It’s been a week when I didn’t have to do chemo, and, physically, I felt relatively good. Emotionally, I felt slightly off-center, almost like I am a beat behind on everything. Things feel confusing much of the time. I become hesitant to speak and, when I do, I say the wrong thing.
In this space, I wonder why I am doing all this to keep going, and going where? Will things get better or is this what my life will forever be like in the best case? And if it will forever be like this, would I prefer that it is longer or shorter?
To consider that shorter is acceptable becomes a step down a slippery slope. Then, instead of looking at all the things I CAN do, I look at the things I can’t: I tire more easily; my brain doesn’t work so well; I can be more scattered than focused. Those thoughts impact how I feel, and the downward spiral continues.
Then, one day this week, I received messages from two friends. One shared that there were clearly spots on her mammogram, but when she went for her biopsy, no one could find the spots. The spots were there, on the study, and then they were gone. Wow.

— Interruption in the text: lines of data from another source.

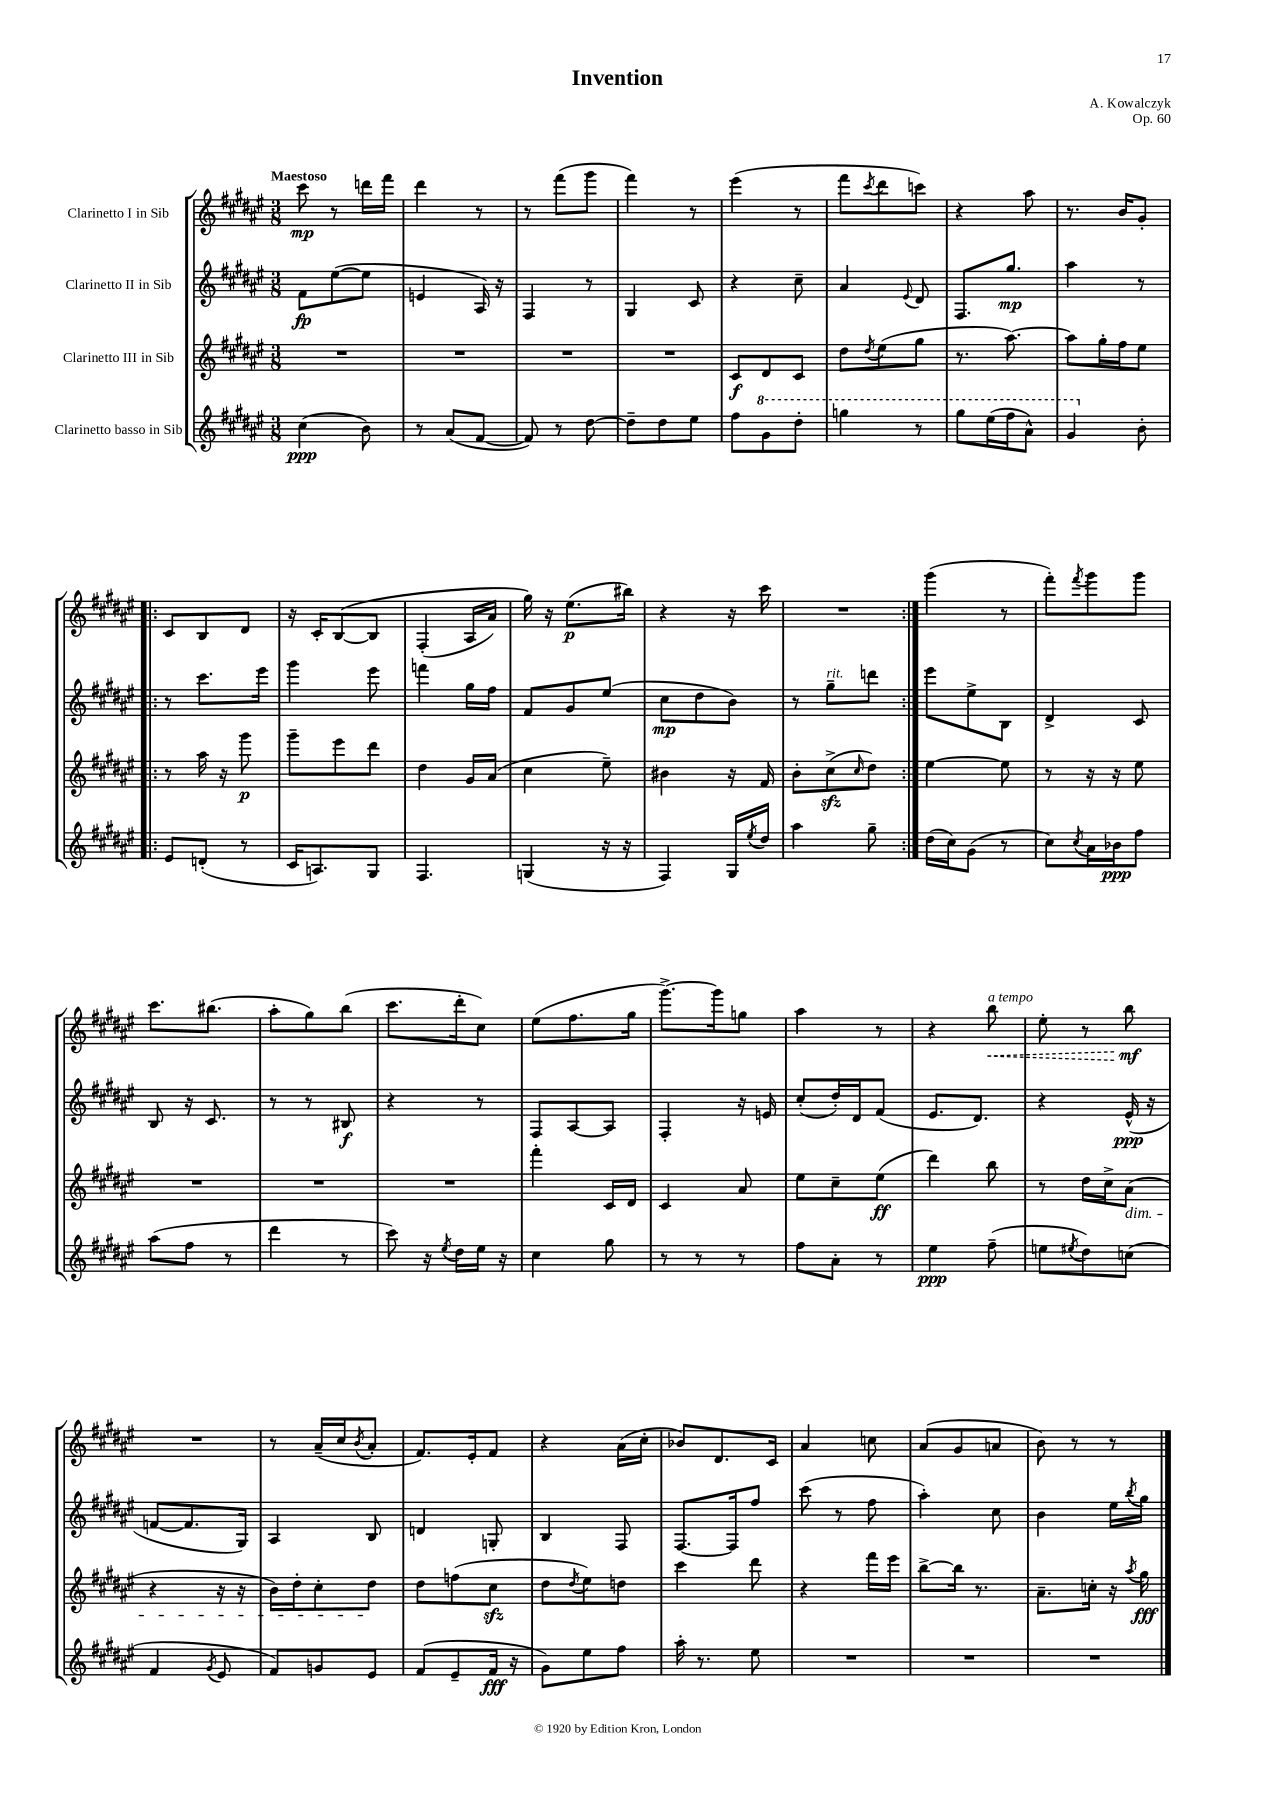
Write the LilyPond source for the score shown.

\header { title = "Invention" composer = "A. Kowalczyk" opus = "Op. 60" }
<<
\new StaffGroup <<
\new Staff = "s0" \with { instrumentName = "Clarinetto I in Sib" } {
    \clef treble \key fis \major \numericTimeSignature \time 3/8 \tempo "Maestoso"
    cis'''8\mp r8 d'''16 fis'''16 |
    dis'''4 r8 |
    r8 fis'''8( gis'''8 |
    fis'''4) r8 |
    eis'''4( r8 |
    fis'''8 \acciaccatura { cis'''8 } dis'''8 c'''8) |
    r4 ais''8 |
    r8. b'16 gis'8-. |
    \repeat volta 2 { cis'8 b8 dis'8 |
    r16 cis'16-. b8~\( b8 |
    fis4-.( ais16 ais'16) |
    gis''16\) r16 eis''8.\p( bis''16) |
    r4 r16 cis'''16 |
    R4. | }
    gis'''4( r8 |
    fis'''8-.) \acciaccatura { fis'''8 } gis'''8 gis'''8 |
    cis'''8. bis''8.( |
    ais''8-. gis''8) b''8( |
    cis'''8. dis'''16-. cis''8) |
    eis''8( fis''8. gis''16 |
    gis'''8.~->) gis'''16 g''8 |
    ais''4 r8 |
    r4 \once \override Hairpin.style = #'dashed-line b''8\<^\markup { \italic "a tempo" } |
    eis''8-. r8 b''8\mf\! |
    R4. |
    r8 ais'16--( cis''16 \acciaccatura { b'8 } ais'8-. |
    fis'8.) eis'16-. fis'8 |
    r4 ais'16( cis''16-. |
    bes'8) dis'8. cis'16 |
    ais'4 c''8 |
    ais'8( gis'8 a'8 |
    b'8) r8 r8 \bar "|." |
}
\new Staff = "s1" \with { instrumentName = "Clarinetto II in Sib" } {
    \clef treble \key fis \major \numericTimeSignature \time 3/8
    fis'8\fp eis''8~( eis''8 |
    e'4 ais16) r16 |
    fis4 r8 |
    gis4 cis'8 |
    r4 cis''8-- |
    ais'4 \appoggiatura { eis'8 } dis'8 |
    fis8. gis''8.\mp |
    ais''4 r8 |
    \repeat volta 2 { r8 cis'''8. eis'''16 |
    gis'''4 eis'''8 |
    f'''4 gis''16 fis''16 |
    fis'8 gis'8 eis''8( |
    cis''8\mp dis''8 b'8) |
    r8 gis''8--^\markup { \italic "rit." } d'''8 | }
    eis'''8 eis''8-> b8 |
    dis'4-> cis'8 |
    b8 r16 cis'8. |
    r8 r8 bis8\f |
    r4 r8 |
    fis8 ais8~ ais8 |
    fis4-. r16 e'16 |
    cis''8-.( dis''16-.) dis'16 fis'8( |
    eis'8. dis'8.) |
    r4 eis'16-^\ppp( r16 |
    f'8~ f'8. gis16) |
    ais4 b8 |
    d'4 g8-. |
    b4 fis8 |
    fis8.~ fis16 fis''8 |
    cis'''8( r8 fis''8 |
    ais''4-.) cis''8 |
    b'4 eis''16 \acciaccatura { b''8 } gis''16 \bar "|." |
}
\new Staff = "s2" \with { instrumentName = "Clarinetto III in Sib" } {
    \clef treble \key fis \major \numericTimeSignature \time 3/8
    R4. |
    R4. |
    R4. |
    R4. |
    cis'8\f dis'8 cis'8 |
    dis''8 \acciaccatura { dis''8 } eis''8( gis''8 |
    r8. ais''8.~) |
    ais''8 gis''16-. fis''16 eis''8 |
    \repeat volta 2 { r8 ais''16 r16 gis'''8\p |
    gis'''8-- eis'''8 dis'''8 |
    dis''4 gis'16 ais'16( |
    cis''4 eis''8--) |
    bis'4 r16 fis'16 |
    b'8-. cis''8->\sfz( \grace { cis''16 } dis''8) | }
    eis''4~ eis''8 |
    r8 r16 r16 eis''8 |
    R4. |
    R4. |
    R4. |
    fis'''4-. cis'16 dis'16 |
    cis'4 ais'8 |
    eis''8 cis''8-- eis''8\ff( |
    dis'''4) b''8 |
    r8 dis''16 cis''16-> ais'8\dim( |
    r4 r16 r16 |
    b'16) dis''16-. cis''8-. dis''8\! |
    dis''8 f''8( cis''8\sfz |
    dis''8 \acciaccatura { dis''8 } eis''8) d''8 |
    cis'''4 dis'''8 |
    r4 fis'''16 eis'''16 |
    b''8~-> b''16 r8. |
    ais'8.-- c''16-. r16 \acciaccatura { ais''8 } gis''16\fff \bar "|." |
}
\new Staff = "s3" \with { instrumentName = "Clarinetto basso in Sib" } {
    \clef treble \key fis \major \numericTimeSignature \time 3/8
    cis''4\ppp( b'8) |
    r8 ais'8( fis'8~ |
    fis'8) r8 dis''8~ |
    dis''8-- dis''8 eis''8 |
    fis''8 \ottava #1 gis''8 dis'''8-. |
    g'''4 r8 |
    gis'''8 eis'''16( fis'''16 ais''8-^) |
    gis''4 \ottava #0 b'8-. |
    \repeat volta 2 { eis'8 d'8-.( r8 |
    cis'16 a8.) gis8 |
    fis4. |
    g4( r16 r16 |
    fis4) gis16 \acciaccatura { eis''8 } dis''16 |
    ais''4 gis''8-- | }
    dis''16( cis''16) gis'8( r8 |
    cis''8) \acciaccatura { cis''8 } ais'16 bes'16\ppp fis''8 |
    ais''8( fis''8 r8 |
    dis'''4 r8 |
    cis'''8) r16 \acciaccatura { eis''8 } dis''16 eis''16 r16 |
    cis''4 gis''8 |
    r8 r8 r8 |
    fis''8 ais'8-. r8 |
    eis''4\ppp fis''8--( |
    e''8 \acciaccatura { eis''8 } dis''8) c''8( |
    fis'4 \acciaccatura { gis'8 } eis'8 |
    fis'8) g'8 eis'8 |
    fis'8( eis'8-- fis'16\fff r16 |
    gis'8) eis''8 fis''8 |
    ais''16-. r8. eis''8 |
    R4. |
    R4. |
    R4. \bar "|." |
}
>>
>>
\layout { \context { \Score \remove "Bar_number_engraver" } }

Another friend was just “fired” by his oncologist, meaning that the cancer (stage 4 colorectal, which many would say is incurable) has been gone for so long that he doesn’t have to go back for checkups.
These stories remind me that anything is possible. These people aren’t distant strangers; they are friends. I am grateful to my friends for sharing their stories, and grateful to God and the universe that they were shared at the perfect time to get through to me. Thank you.
Please know in your core that, whatever you are aiming for, anything is possible!